Leave out the images and repeat every entry below exactly.

####################

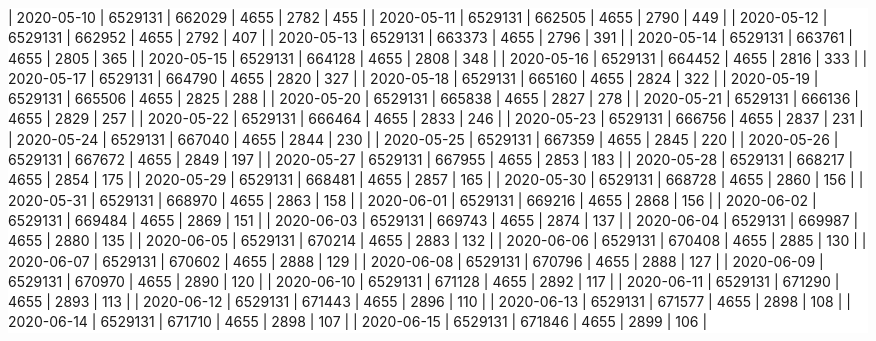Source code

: | 2020-05-10 | 6529131 | 662029 | 4655 | 2782 | 455 |
| 2020-05-11 | 6529131 | 662505 | 4655 | 2790 | 449 |
| 2020-05-12 | 6529131 | 662952 | 4655 | 2792 | 407 |
| 2020-05-13 | 6529131 | 663373 | 4655 | 2796 | 391 |
| 2020-05-14 | 6529131 | 663761 | 4655 | 2805 | 365 |
| 2020-05-15 | 6529131 | 664128 | 4655 | 2808 | 348 |
| 2020-05-16 | 6529131 | 664452 | 4655 | 2816 | 333 |
| 2020-05-17 | 6529131 | 664790 | 4655 | 2820 | 327 |
| 2020-05-18 | 6529131 | 665160 | 4655 | 2824 | 322 |
| 2020-05-19 | 6529131 | 665506 | 4655 | 2825 | 288 |
| 2020-05-20 | 6529131 | 665838 | 4655 | 2827 | 278 |
| 2020-05-21 | 6529131 | 666136 | 4655 | 2829 | 257 |
| 2020-05-22 | 6529131 | 666464 | 4655 | 2833 | 246 |
| 2020-05-23 | 6529131 | 666756 | 4655 | 2837 | 231 |
| 2020-05-24 | 6529131 | 667040 | 4655 | 2844 | 230 |
| 2020-05-25 | 6529131 | 667359 | 4655 | 2845 | 220 |
| 2020-05-26 | 6529131 | 667672 | 4655 | 2849 | 197 |
| 2020-05-27 | 6529131 | 667955 | 4655 | 2853 | 183 |
| 2020-05-28 | 6529131 | 668217 | 4655 | 2854 | 175 |
| 2020-05-29 | 6529131 | 668481 | 4655 | 2857 | 165 |
| 2020-05-30 | 6529131 | 668728 | 4655 | 2860 | 156 |
| 2020-05-31 | 6529131 | 668970 | 4655 | 2863 | 158 |
| 2020-06-01 | 6529131 | 669216 | 4655 | 2868 | 156 |
| 2020-06-02 | 6529131 | 669484 | 4655 | 2869 | 151 |
| 2020-06-03 | 6529131 | 669743 | 4655 | 2874 | 137 |
| 2020-06-04 | 6529131 | 669987 | 4655 | 2880 | 135 |
| 2020-06-05 | 6529131 | 670214 | 4655 | 2883 | 132 |
| 2020-06-06 | 6529131 | 670408 | 4655 | 2885 | 130 |
| 2020-06-07 | 6529131 | 670602 | 4655 | 2888 | 129 |
| 2020-06-08 | 6529131 | 670796 | 4655 | 2888 | 127 |
| 2020-06-09 | 6529131 | 670970 | 4655 | 2890 | 120 |
| 2020-06-10 | 6529131 | 671128 | 4655 | 2892 | 117 |
| 2020-06-11 | 6529131 | 671290 | 4655 | 2893 | 113 |
| 2020-06-12 | 6529131 | 671443 | 4655 | 2896 | 110 |
| 2020-06-13 | 6529131 | 671577 | 4655 | 2898 | 108 |
| 2020-06-14 | 6529131 | 671710 | 4655 | 2898 | 107 |
| 2020-06-15 | 6529131 | 671846 | 4655 | 2899 | 106 |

####################

**Result**
Source code

: | 2020-05-10 | 6529131 | 662029 | 4655 | 2782 | 455 |
| 2020-05-11 | 6529131 | 662505 | 4655 | 2790 | 449 |
| 2020-05-12 | 6529131 | 662952 | 4655 | 2792 | 407 |
| 2020-05-13 | 6529131 | 663373 | 4655 | 2796 | 391 |
| 2020-05-14 | 6529131 | 663761 | 4655 | 2805 | 365 |
| 2020-05-15 | 6529131 | 664128 | 4655 | 2808 | 348 |
| 2020-05-16 | 6529131 | 664452 | 4655 | 2816 | 333 |
| 2020-05-17 | 6529131 | 664790 | 4655 | 2820 | 327 |
| 2020-05-18 | 6529131 | 665160 | 4655 | 2824 | 322 |
| 2020-05-19 | 6529131 | 665506 | 4655 | 2825 | 288 |
| 2020-05-20 | 6529131 | 665838 | 4655 | 2827 | 278 |
| 2020-05-21 | 6529131 | 666136 | 4655 | 2829 | 257 |
| 2020-05-22 | 6529131 | 666464 | 4655 | 2833 | 246 |
| 2020-05-23 | 6529131 | 666756 | 4655 | 2837 | 231 |
| 2020-05-24 | 6529131 | 667040 | 4655 | 2844 | 230 |
| 2020-05-25 | 6529131 | 667359 | 4655 | 2845 | 220 |
| 2020-05-26 | 6529131 | 667672 | 4655 | 2849 | 197 |
| 2020-05-27 | 6529131 | 667955 | 4655 | 2853 | 183 |
| 2020-05-28 | 6529131 | 668217 | 4655 | 2854 | 175 |
| 2020-05-29 | 6529131 | 668481 | 4655 | 2857 | 165 |
| 2020-05-30 | 6529131 | 668728 | 4655 | 2860 | 156 |
| 2020-05-31 | 6529131 | 668970 | 4655 | 2863 | 158 |
| 2020-06-01 | 6529131 | 669216 | 4655 | 2868 | 156 |
| 2020-06-02 | 6529131 | 669484 | 4655 | 2869 | 151 |
| 2020-06-03 | 6529131 | 669743 | 4655 | 2874 | 137 |
| 2020-06-04 | 6529131 | 669987 | 4655 | 2880 | 135 |
| 2020-06-05 | 6529131 | 670214 | 4655 | 2883 | 132 |
| 2020-06-06 | 6529131 | 670408 | 4655 | 2885 | 130 |
| 2020-06-07 | 6529131 | 670602 | 4655 | 2888 | 129 |
| 2020-06-08 | 6529131 | 670796 | 4655 | 2888 | 127 |
| 2020-06-09 | 6529131 | 670970 | 4655 | 2890 | 120 |
| 2020-06-10 | 6529131 | 671128 | 4655 | 2892 | 117 |
| 2020-06-11 | 6529131 | 671290 | 4655 | 2893 | 113 |
| 2020-06-12 | 6529131 | 671443 | 4655 | 2896 | 110 |
| 2020-06-13 | 6529131 | 671577 | 4655 | 2898 | 108 |
| 2020-06-14 | 6529131 | 671710 | 4655 | 2898 | 107 |
| 2020-06-15 | 6529131 | 671846 | 4655 | 2899 | 106 |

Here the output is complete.